Créer sa propre réalité martiale

Chacun de nous vit son art martial à sa manière. Notre perception est basée sur plusieurs facteurs et, un peu à la façon d’une religion, nous finissons par développer une foi aveugle, une croyance indéfectible à notre art martial jusqu’au moment où…

Chaque pratiquant d’art martial est un jour ou l’autre persuadé qu’il pratique le meilleur style d’art martial qui existe. Ses compagnons d’entraînement peuvent le certifier et surtout les propos de son professeur sont là pour renforcer cette certitude. Certaines écoles diront qu’ils forment des militaires et donc que nécessairement ils sont les plus aptes à se défendre. D’autres vont vanter leurs performances lors de compétitions de combat ultime. Certains croiront en une énergie invisible capable de projeter le plus costaud des adversaires sur une simple projection du ki. Plusieurs autres se baseront sur les légendes qui ont été racontées au fil des années concernant l’art ancestral qu’ils pratiquent. 

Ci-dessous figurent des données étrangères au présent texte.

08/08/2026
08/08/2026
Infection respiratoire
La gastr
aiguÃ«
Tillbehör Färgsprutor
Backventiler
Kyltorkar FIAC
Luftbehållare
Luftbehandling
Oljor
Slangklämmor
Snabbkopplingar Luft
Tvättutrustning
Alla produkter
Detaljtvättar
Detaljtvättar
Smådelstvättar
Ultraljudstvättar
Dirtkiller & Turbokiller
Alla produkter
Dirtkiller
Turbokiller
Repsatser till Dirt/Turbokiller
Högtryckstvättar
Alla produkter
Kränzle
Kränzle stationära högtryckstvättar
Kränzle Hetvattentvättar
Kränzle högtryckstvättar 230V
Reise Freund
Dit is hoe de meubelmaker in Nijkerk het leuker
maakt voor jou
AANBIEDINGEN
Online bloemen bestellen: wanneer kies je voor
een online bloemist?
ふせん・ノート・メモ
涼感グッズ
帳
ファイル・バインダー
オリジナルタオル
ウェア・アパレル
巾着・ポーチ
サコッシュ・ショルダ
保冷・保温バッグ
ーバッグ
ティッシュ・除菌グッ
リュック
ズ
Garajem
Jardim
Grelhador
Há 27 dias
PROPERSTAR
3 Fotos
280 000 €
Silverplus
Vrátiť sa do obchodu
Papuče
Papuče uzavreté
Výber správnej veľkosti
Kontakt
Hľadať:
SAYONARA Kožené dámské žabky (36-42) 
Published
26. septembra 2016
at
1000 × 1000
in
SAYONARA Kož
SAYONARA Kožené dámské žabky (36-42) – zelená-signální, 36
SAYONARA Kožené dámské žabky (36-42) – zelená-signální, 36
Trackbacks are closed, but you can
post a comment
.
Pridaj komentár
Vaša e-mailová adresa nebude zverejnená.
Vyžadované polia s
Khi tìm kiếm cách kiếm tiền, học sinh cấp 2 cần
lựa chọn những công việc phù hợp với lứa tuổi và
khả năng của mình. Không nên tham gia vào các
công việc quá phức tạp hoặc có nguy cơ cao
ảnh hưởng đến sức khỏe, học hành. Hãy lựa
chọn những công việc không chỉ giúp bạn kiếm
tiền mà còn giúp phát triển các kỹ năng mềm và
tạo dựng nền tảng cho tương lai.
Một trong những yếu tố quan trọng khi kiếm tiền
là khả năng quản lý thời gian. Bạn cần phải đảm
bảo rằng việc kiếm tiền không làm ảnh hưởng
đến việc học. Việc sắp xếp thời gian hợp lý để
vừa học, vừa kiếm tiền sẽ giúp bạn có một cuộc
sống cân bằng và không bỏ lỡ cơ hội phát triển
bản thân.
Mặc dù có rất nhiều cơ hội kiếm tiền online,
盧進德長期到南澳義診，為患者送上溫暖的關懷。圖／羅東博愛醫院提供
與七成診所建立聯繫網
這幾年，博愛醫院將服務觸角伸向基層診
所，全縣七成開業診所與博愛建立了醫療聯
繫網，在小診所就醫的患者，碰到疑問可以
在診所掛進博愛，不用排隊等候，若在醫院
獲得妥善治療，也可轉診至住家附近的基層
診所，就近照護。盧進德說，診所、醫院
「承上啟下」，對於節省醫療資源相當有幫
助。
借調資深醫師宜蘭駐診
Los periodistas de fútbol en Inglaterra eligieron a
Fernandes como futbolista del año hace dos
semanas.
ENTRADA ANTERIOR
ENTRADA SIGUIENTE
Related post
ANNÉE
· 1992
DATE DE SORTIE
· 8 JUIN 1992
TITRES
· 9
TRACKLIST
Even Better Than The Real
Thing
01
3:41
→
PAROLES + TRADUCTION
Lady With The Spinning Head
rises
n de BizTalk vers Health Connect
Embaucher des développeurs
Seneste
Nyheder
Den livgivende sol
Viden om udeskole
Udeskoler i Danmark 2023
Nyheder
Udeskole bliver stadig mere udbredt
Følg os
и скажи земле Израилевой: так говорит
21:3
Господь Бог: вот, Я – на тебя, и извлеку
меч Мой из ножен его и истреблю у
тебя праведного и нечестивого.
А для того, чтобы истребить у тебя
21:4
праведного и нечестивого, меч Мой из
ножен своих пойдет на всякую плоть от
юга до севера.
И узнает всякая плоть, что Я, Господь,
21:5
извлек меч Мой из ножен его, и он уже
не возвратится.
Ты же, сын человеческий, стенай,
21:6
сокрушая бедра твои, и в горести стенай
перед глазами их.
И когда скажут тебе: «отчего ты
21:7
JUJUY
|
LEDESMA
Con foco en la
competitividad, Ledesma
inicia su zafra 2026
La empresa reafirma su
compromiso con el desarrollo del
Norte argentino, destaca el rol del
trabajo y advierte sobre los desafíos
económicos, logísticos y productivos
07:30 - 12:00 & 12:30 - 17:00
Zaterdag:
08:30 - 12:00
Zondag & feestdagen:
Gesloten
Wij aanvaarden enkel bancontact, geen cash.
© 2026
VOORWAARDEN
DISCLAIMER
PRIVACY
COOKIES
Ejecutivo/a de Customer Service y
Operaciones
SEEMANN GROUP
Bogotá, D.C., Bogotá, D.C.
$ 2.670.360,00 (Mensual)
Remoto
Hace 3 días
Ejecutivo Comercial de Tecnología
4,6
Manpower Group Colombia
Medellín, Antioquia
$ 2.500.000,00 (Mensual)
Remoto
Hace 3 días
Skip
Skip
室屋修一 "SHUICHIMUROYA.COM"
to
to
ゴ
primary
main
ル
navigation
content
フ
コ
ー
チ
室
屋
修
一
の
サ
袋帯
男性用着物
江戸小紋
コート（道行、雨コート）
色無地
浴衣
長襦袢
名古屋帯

On se crée tous un idéal en projetant une vision de notre art martial comme on voudrait qu’il soit. On finit par tout accepter de notre art sans se poser la moindre question. La réalité est tout autre. Aucun art martial n’est parfait, et aucun art martial ne peut convenir à tous. Il faut trouver l’art martial qui nous convient et surtout il faut apprendre à en déceler les limites et de quelle façon ces limites peuvent nous causer préjudice si l’on n’en tient pas compte. 

Je dis occasionnellement à mes étudiants de ne pas me croire aveuglément. Qu’il faut qu’il soit attentif afin de savoir si ce que je dis à du bon sens, de la logique et si c’est applicable en situation réelle. Il faut toujours se questionner et voir les limites d’une technique. Un jour un instructeur garantissait qu’un coup de genou à la hauteur de la fesse (nerf sciatique) amenait l’adversaire à une perte de conscience. Frappez-moi de la sorte et je vous assure que je ne perdrai pas connaissance (j’ai fait le test). On voit beaucoup de techniques qui misent sur un aspect spectaculaire et qui a première vue semble efficace, mais qui oublie que l’adversaire a deux mains et qu’une seule tape sur une oreille peut changer complètement la donne du combat. 

Trop souvent, les instructeurs qui parlent comme s’ils étaient Rambo n’ont jamais été confrontés à des situations à risques dans la vraie vie. Ces instructeurs ont tendance à garantir la destruction de leurs adversaires avec trop souvent, une violence inutile dans la plupart des cas. Ils miseront sur le spectaculaire, le coup de coude qui fait saigner le nez, les saisies d’oreilles en donnant un coup de genou. Mis à part la cour d’école de leur jeunesse, la plupart de ces gens n’ont jamais été confrontés à des menaces contre plusieurs adversaires ou contre diverses armes blanches. Les gens qui ont du vécu, je pense entre autres à un homme qui a avait le Vietnam à l’époque et qui formait des gens du SWAT, sont des gens calmes, qui ne garantissent jamais rien et qui n’ont pas besoin de vanter leurs techniques de guerrier pour se valoriser. Ce type d’individu n’a pas besoin de grimacer en frappant l’adversaire, et qui à chaque attaque qu’il fait, il le fait sans laisser à l’adversaire une chance d’utiliser son autre main ou de donner un kick.

Se décrocher de la réalité, ou plutôt se faire une fausse réalité nous empêche de nous questionner sur l’efficacité de la technique et surtout sur les zones de vulnérabilité que la technique laisse. La réalité est que lorsque l’on regarde une technique, on ne voit que le résultat de la pratique en dojo. On ne voit pas que dans la réalité que l’adversaire peut utiliser un genou, son autre main ou simplement sa tête pour frapper l’adversaire et se sortir d’une multitude de clés. On ne voit pas qu’un doigt dans l’oreille, dans le nombril, une narine ou un oeil va faire toute la différence dans la technique. 

On doit être conscient de nos limites, de celle de notre art martial. La réalité d’un combat n’a rien à voir avec un sport de combat. Il faut apprendre à différencier les arts martiaux du vrai budo. Mais ça, c’est une autre histoire.